For instance VST3 does not support many to one, and only awkwardly supports two to one -- via second-class "side-chaining" -- sound processing architectures. But the need for such possibility may not be clear to those who only know the primary one-to-one audio flow architecture ubiquitous in digital audio workstation ("DAWWWWWWW") designs. VST3 neatly fits into this architecture. In 2025 I don't think more of this is particularly innovative. In contrast, the AudioUnit spec is open ended and has an internal graph audio flow design that can readily facilitate other signal processing architectures. If you don't want to think outside the "DAW", you don't have to, but some of us musicians do.
> For instance VST3 does not support many to one, and only awkwardly supports two to one -- via second-class "side-chaining" -- sound processing architectures
This is a limitation of your host and plugins and not of VST3, plugins can declare arbitrarily many input/output busses for audio and events for many-to-many connections. It's just that in practice, hosts don't like this, and JUCE has a busted interface for it.
This is really interesting – AU's notion of having separate input and output "elements" (buses, more or less) is one of the worst parts of the whole API.
I understand why historically these design decisions were made, but it's not like they really enable any functionality that the other APIs don't. It's just that since the host can call `Render` more than once per sample block (ideally the host would call it once per sample block per element, but there's nothing saying the host can't call it redundantly), there's additional bookkeeping that plugins have to do surrounding the `AudioTimeStamp`. And for what? There's nothing AU can do that the other formats can't.
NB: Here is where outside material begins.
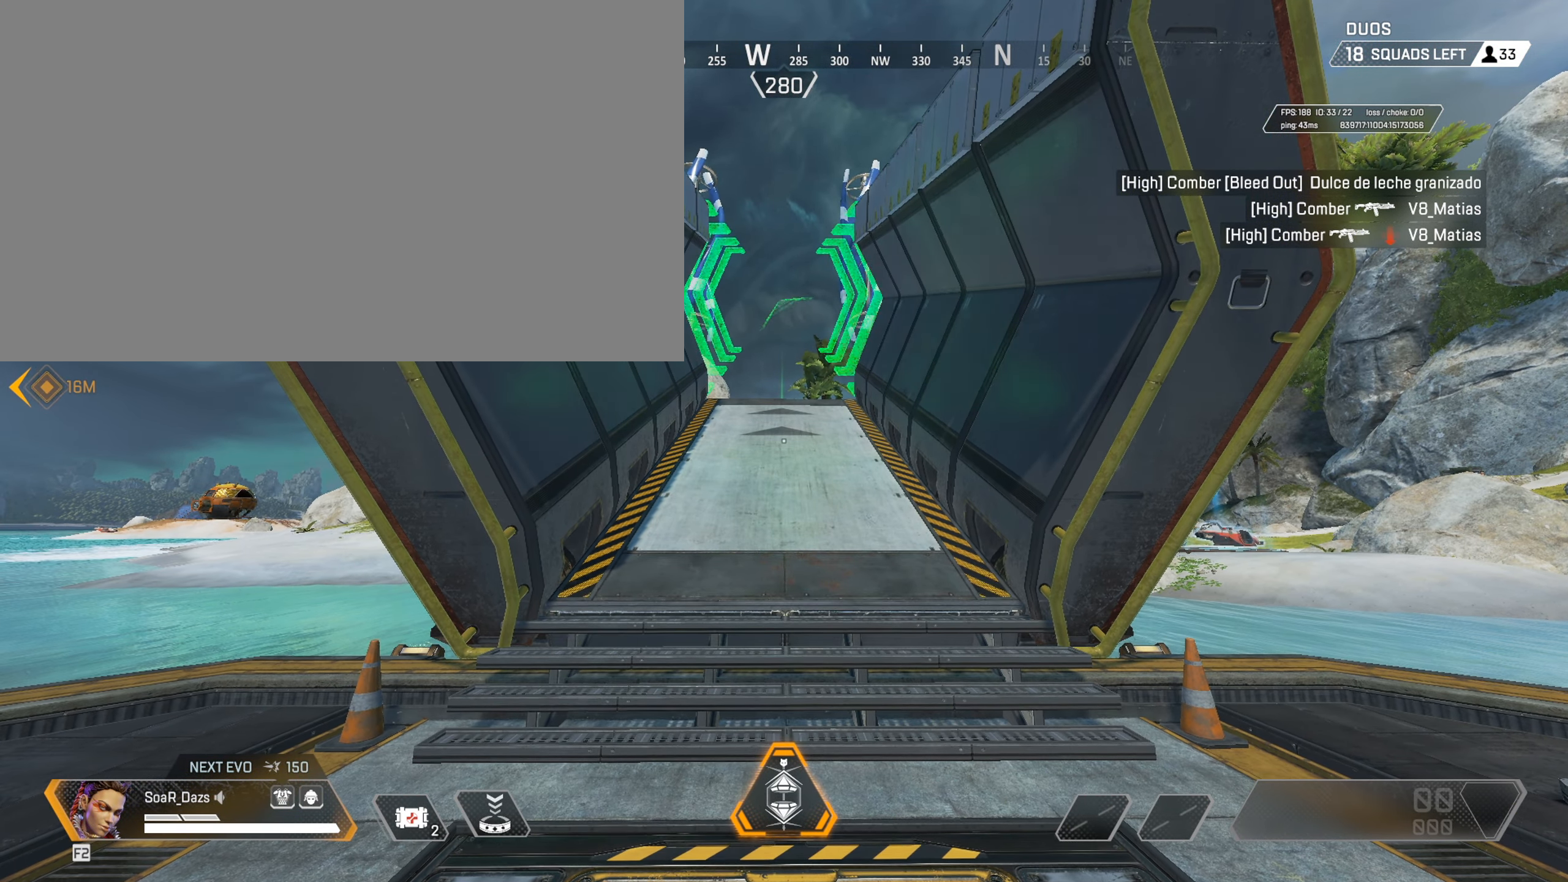
{"keys": [], "mouse": [], "events": []}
If a plugin has multiple fully independent buses, the model mostly works, but if there's any interdependence then things get even more complicated. Say you have two separate stereo elements that don't have any routing between them, but there's MIDI input or sample-accurate parameter changes for the given block. Now you have to keep those events around until the host has moved on to the next block, which means the plugin has to maintain even more internal buffering. This sort of lifetime ambiguity was one of the worst parts of VST2. In VST2, how long does MIDI input last? "Until the next call to `process()`." In AUv2, how long do MIDI input data or parameter change events last? "All of the render calls of the next timestamp, but then not the timestamp after that." Great, thanks.
Modern plugins, upon receiving a `Render` for a new timestamp, will just render all of their elements at the same time, but they'll internally buffer all the outputs and then just copy the buffers out per-element-render call. So, it reduces down to the same thing that other APIs do, just with more pageantry.
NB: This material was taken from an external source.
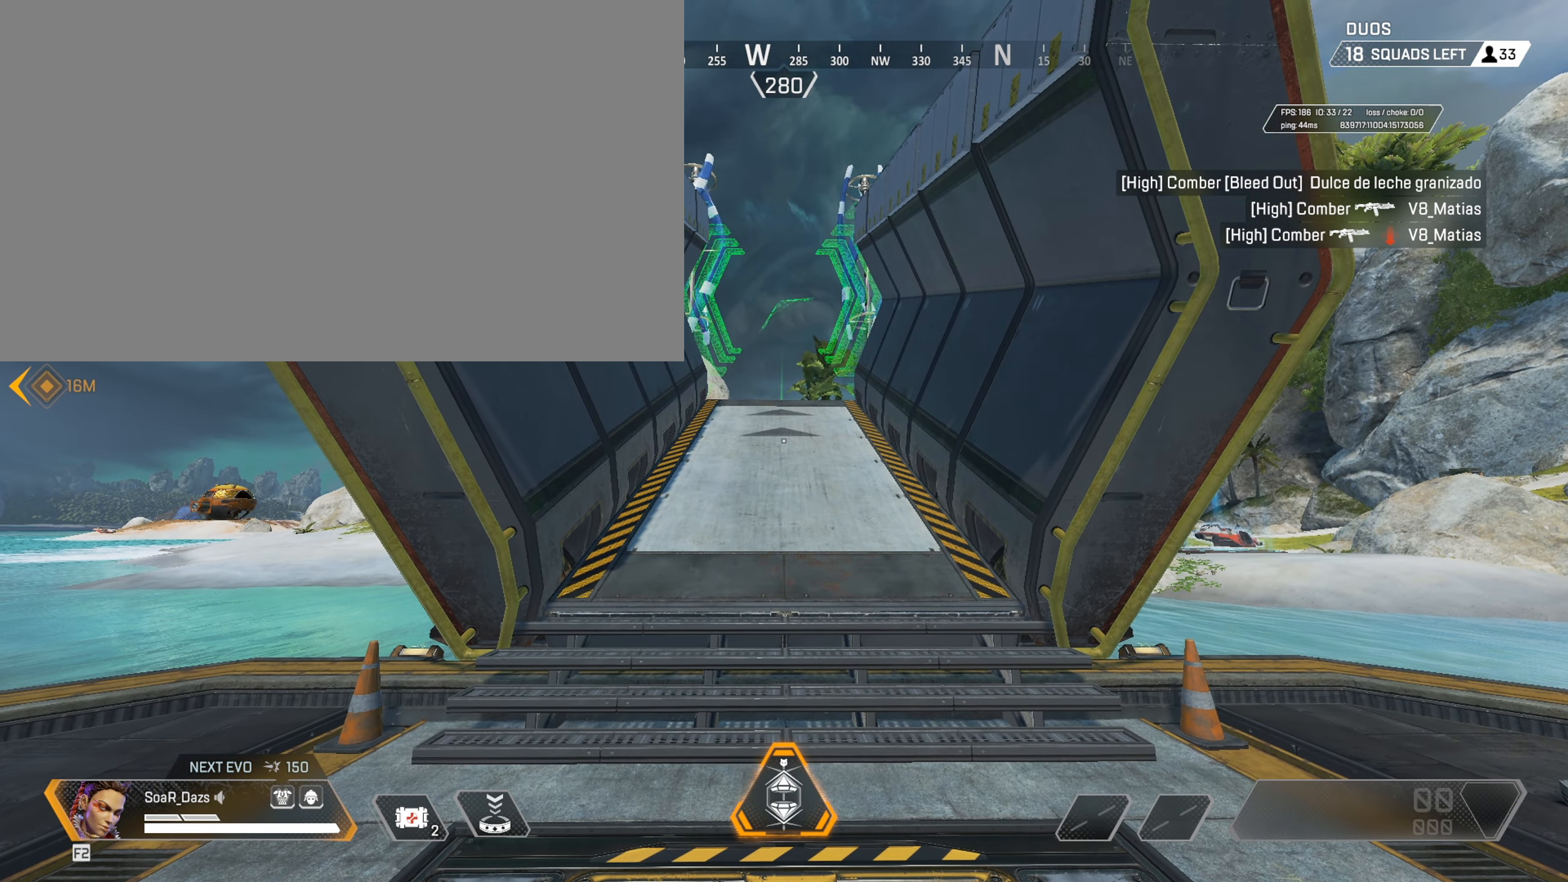
{"keys": [], "mouse": [], "events": []}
And yet, plugin instances having to manage their own input connection types is somehow even worse. Again, I understand why it was done this way – allowing plugins to "pull" their own inputs lets an audio graph basically run itself with very little effort from the host – it can just call `Render` on the final node of the chain, and all of the inputs come along for free.
It's a compelling value proposition, but unfortunately it fully prevents any sort of graph-level multithreading. Modern hosts do all sorts of graph theory to determine which parts of the graph can be executed in parallel, and this means that the host has to be in charge of determining which plugins to render and when. Even Logic does this now. The "pull model" of an AU instance directly calling `Render` on its input connections is relic of the past.
Anyway. VST3, CLAP, even VST2 support multiple input and output buses (hell, one of my plugins has multiple output buses for "main out", "only transients", and "everything other than a transient") – it's just a question of host support and how they're broken out. Ironically, Logic is one of the clunkiest implementations of multi-out I've seen (Bitwig is far and away the best).